The most interesting part of a coffee table book on The Day Kennedy Died, by the editors of Life magazine, which I guess still exists in some form, is an inserted reproduction of the memorial issue of Life from the week after the event. True, I could have browsed through this any time at the library, but the point is, I didn't.
The ads! Cigarettes, land yachts, equally ungainly home appliances (did portable dishwashers ever work right?), a full page ad from The Phone Company urging readers to call long distance, which might seem unnecessary from a more recent viewpoint, but in those days they needed a big ad to get customers, because in those days long distance phone calls cost the earth.
Other news: A list of Christmas events nationwide reveals that the sing-along Messiah had already been invented, right here in San Francisco. A tskish article by Teddy White on the background to the rise in Black militancy is filled with sweeping generalizations and phrases like "the Negro leaders." The leaders in question are mostly city councilmembers; MLK is mentioned but not discussed, and Malcolm X does not exist.
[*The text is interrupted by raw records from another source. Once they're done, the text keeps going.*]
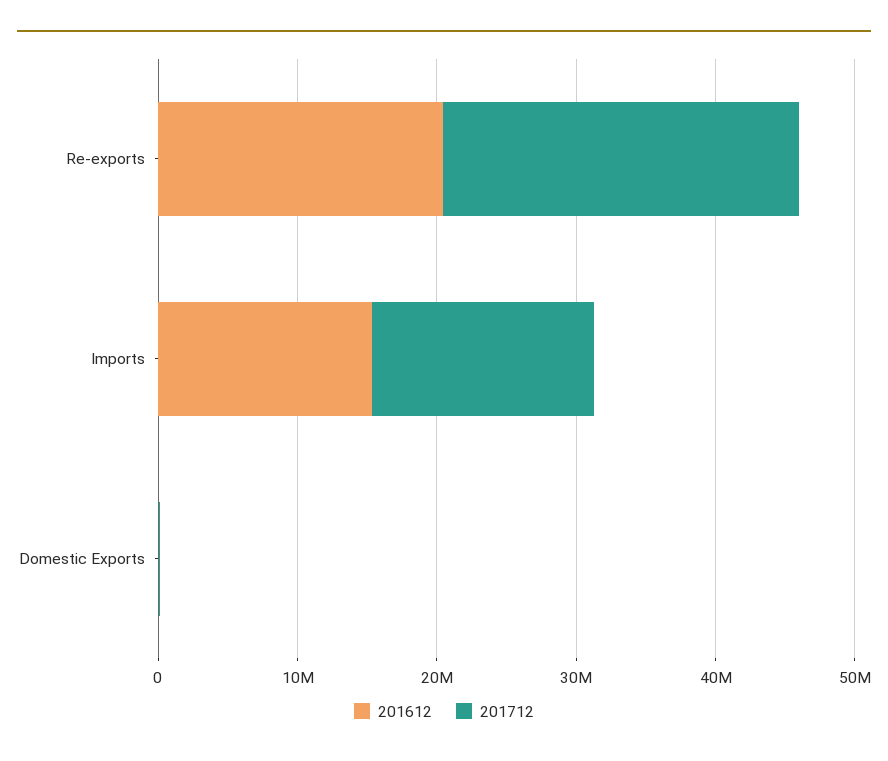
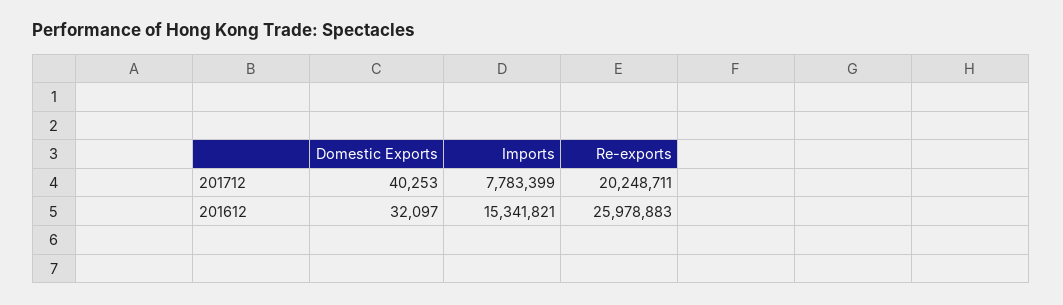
  {
    "201612": {
-     "Re-exports": 20000000,
+     "Re-exports": 25978883,
      "Imports": 15341821,
      "Domestic Exports": 32097
    },
    "201712": {
-     "Re-exports": 26000000,
+     "Re-exports": 20248711,
-     "Imports": 16000000,
+     "Imports": 7783399,
      "Domestic Exports": 40253
    }
  }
On the assassination itself: This is the issue with a four-page spread that first published excerpts from the Zapruder film. What I had not known is that nowhere does the caption say who took the photos, or under what circumstances, or even that they're movie frames rather than conventional still pictures. And not only did the editors delete the frame showing the second shot, that hit JFK in the head, they also deleted it from the description. In this version there's only the one that got him in the neck, and though the caption mentions "blood flowing from the President's head," it says that Jackie "cradles him in her arms" and then inexplicably "scrambles out of her seat and crawls onto the trunk of the car in a pathetic search for help" instead of for the real reason, which is that she was instinctively trying to retrieve a piece of his skull. A useful reminder of how confused early reports of all sudden tragedies are.